━━ Input for this task ━━
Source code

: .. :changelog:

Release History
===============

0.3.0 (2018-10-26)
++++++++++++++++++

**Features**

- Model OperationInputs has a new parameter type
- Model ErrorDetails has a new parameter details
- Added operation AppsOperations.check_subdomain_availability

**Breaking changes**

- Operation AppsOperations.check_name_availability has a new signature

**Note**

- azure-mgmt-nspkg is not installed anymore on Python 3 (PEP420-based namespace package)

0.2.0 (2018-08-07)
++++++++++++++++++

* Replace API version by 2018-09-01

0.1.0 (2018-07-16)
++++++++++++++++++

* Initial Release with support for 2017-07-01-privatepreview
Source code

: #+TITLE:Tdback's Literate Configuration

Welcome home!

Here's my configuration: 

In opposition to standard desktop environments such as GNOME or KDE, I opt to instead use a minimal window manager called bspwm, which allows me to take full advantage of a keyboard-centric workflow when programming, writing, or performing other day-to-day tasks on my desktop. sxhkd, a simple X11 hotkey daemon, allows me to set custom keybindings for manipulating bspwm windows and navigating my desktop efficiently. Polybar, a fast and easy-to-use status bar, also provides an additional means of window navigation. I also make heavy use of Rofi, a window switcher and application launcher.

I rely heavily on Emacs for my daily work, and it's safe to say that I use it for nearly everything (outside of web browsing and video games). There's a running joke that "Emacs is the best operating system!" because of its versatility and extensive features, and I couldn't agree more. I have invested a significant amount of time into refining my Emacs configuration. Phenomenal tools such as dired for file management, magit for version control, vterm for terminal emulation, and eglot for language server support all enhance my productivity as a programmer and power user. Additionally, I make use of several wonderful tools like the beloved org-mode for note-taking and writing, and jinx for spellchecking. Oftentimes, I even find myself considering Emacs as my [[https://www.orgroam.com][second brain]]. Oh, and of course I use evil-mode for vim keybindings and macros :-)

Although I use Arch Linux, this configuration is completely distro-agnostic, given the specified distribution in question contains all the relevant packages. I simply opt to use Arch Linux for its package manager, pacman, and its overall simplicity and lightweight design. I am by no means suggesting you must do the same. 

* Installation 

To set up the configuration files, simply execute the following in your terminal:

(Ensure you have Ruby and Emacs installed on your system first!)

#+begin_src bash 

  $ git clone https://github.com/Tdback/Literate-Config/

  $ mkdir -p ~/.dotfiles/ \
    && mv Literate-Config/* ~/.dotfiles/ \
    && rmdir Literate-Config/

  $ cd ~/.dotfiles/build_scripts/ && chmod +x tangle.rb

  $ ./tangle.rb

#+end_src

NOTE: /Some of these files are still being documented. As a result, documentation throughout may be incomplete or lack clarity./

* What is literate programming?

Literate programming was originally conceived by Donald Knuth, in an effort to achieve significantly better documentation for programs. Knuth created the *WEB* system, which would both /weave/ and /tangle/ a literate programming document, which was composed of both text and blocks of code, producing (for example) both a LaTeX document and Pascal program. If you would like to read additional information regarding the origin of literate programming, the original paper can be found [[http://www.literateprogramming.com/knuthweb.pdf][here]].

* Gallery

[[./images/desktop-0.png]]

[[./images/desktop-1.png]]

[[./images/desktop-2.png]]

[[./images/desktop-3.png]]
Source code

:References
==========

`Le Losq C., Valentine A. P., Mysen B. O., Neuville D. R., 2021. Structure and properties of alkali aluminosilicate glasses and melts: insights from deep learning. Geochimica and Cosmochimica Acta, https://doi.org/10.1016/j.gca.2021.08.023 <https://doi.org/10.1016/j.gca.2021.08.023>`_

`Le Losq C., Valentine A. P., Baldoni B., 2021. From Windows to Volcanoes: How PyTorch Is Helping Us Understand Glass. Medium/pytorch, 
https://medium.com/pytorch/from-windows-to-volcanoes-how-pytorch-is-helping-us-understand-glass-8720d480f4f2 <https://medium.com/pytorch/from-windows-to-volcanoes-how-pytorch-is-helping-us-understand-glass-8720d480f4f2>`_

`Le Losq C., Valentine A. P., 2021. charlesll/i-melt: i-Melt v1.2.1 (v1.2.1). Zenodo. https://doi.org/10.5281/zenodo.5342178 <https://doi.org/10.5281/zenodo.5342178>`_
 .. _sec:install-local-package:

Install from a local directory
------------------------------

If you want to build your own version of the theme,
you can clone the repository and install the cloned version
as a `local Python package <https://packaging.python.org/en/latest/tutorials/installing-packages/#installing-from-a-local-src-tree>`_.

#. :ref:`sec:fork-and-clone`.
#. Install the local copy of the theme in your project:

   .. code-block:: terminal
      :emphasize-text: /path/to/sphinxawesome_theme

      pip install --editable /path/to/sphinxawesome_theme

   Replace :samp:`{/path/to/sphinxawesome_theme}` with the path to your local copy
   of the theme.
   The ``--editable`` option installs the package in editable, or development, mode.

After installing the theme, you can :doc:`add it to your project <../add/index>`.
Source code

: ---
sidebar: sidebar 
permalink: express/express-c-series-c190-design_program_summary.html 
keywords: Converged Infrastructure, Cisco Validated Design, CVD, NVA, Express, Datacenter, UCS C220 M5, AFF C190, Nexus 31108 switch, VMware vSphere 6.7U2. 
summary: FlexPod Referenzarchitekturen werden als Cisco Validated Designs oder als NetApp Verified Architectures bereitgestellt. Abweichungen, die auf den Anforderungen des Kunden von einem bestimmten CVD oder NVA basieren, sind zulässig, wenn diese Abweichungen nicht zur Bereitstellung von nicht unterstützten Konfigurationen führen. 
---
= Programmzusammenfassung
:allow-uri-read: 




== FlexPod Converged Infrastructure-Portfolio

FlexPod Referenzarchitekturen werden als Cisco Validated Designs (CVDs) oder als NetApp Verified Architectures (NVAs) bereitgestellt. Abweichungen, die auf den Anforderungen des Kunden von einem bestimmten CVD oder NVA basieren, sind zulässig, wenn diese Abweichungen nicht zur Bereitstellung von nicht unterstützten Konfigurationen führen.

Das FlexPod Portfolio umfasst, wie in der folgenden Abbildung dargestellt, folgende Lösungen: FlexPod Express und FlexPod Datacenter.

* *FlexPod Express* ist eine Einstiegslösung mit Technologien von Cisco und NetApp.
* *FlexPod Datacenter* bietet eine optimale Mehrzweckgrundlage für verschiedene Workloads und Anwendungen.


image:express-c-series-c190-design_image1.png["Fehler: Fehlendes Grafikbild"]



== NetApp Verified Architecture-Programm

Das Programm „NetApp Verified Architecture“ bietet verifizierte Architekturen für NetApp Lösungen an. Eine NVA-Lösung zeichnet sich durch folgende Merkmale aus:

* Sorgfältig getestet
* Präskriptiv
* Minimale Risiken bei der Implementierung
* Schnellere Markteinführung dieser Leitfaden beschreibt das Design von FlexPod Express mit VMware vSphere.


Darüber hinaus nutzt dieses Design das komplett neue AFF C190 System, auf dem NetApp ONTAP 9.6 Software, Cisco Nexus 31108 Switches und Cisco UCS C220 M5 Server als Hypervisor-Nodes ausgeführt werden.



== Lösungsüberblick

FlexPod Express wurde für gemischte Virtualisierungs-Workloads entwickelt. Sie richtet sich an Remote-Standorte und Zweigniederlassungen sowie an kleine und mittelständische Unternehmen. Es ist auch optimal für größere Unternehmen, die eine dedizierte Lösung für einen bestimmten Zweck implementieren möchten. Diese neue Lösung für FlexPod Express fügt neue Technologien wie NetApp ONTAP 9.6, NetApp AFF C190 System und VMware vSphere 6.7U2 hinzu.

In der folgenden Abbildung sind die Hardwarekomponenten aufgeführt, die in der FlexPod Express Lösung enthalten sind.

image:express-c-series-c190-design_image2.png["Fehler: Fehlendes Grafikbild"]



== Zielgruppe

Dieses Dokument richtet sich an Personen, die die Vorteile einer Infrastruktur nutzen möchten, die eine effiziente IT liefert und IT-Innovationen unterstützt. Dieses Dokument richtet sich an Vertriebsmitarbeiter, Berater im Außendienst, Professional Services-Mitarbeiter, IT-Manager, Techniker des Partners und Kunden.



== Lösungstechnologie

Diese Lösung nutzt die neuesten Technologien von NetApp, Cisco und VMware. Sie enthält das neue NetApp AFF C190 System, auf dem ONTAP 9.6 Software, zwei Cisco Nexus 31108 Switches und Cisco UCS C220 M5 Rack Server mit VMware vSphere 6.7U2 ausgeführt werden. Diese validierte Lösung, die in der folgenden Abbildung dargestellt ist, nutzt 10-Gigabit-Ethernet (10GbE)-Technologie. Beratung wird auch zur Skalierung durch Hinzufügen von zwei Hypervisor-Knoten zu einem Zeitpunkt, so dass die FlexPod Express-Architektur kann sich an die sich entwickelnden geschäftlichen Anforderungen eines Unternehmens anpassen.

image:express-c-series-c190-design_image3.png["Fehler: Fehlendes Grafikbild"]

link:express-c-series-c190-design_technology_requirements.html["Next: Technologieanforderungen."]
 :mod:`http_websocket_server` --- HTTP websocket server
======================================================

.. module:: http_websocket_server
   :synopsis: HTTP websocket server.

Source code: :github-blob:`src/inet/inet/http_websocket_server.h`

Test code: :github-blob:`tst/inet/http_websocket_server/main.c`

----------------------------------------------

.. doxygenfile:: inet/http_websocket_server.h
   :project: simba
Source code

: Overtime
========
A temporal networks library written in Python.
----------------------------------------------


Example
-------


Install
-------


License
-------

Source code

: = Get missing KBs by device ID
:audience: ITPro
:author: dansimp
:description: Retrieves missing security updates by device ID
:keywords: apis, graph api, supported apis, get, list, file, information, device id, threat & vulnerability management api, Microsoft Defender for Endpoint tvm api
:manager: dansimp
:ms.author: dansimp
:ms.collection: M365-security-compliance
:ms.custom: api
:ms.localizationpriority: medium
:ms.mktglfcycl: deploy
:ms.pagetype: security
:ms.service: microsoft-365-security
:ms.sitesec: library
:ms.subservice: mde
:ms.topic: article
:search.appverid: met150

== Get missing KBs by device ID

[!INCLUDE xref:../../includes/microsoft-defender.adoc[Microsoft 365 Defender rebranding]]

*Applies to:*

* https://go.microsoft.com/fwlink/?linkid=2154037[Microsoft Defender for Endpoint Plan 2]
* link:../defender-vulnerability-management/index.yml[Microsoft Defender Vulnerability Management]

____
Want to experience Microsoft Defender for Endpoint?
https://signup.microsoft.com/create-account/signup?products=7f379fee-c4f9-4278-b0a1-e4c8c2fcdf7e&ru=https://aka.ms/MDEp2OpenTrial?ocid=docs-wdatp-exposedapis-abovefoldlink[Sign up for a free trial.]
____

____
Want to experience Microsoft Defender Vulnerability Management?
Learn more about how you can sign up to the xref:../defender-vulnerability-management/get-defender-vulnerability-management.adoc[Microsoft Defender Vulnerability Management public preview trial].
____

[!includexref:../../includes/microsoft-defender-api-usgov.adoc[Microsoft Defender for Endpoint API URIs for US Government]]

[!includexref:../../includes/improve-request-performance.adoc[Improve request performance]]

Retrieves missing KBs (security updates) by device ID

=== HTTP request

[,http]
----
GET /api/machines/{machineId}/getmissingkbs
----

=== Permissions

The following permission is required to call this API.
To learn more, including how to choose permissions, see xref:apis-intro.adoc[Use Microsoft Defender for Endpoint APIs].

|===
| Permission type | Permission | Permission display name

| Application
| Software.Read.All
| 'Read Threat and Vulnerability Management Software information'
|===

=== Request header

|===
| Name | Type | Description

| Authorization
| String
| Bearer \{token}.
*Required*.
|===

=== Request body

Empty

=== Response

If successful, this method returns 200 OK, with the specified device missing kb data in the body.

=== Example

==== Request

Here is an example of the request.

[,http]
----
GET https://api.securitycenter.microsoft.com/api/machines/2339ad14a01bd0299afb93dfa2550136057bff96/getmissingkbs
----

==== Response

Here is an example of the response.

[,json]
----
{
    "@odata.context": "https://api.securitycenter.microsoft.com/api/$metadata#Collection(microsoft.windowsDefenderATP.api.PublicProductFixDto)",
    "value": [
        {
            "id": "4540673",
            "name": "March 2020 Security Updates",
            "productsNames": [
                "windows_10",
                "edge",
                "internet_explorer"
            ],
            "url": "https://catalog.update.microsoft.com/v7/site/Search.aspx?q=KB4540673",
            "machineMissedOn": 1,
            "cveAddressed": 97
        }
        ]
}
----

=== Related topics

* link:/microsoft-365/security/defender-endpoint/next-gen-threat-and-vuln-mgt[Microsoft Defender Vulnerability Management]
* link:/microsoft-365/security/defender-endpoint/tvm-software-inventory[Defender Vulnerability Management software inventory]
━━━
**Work to be completed:** Each line above that includes "inet" counts once; state the total and nothing more.

**Expected answer:** 3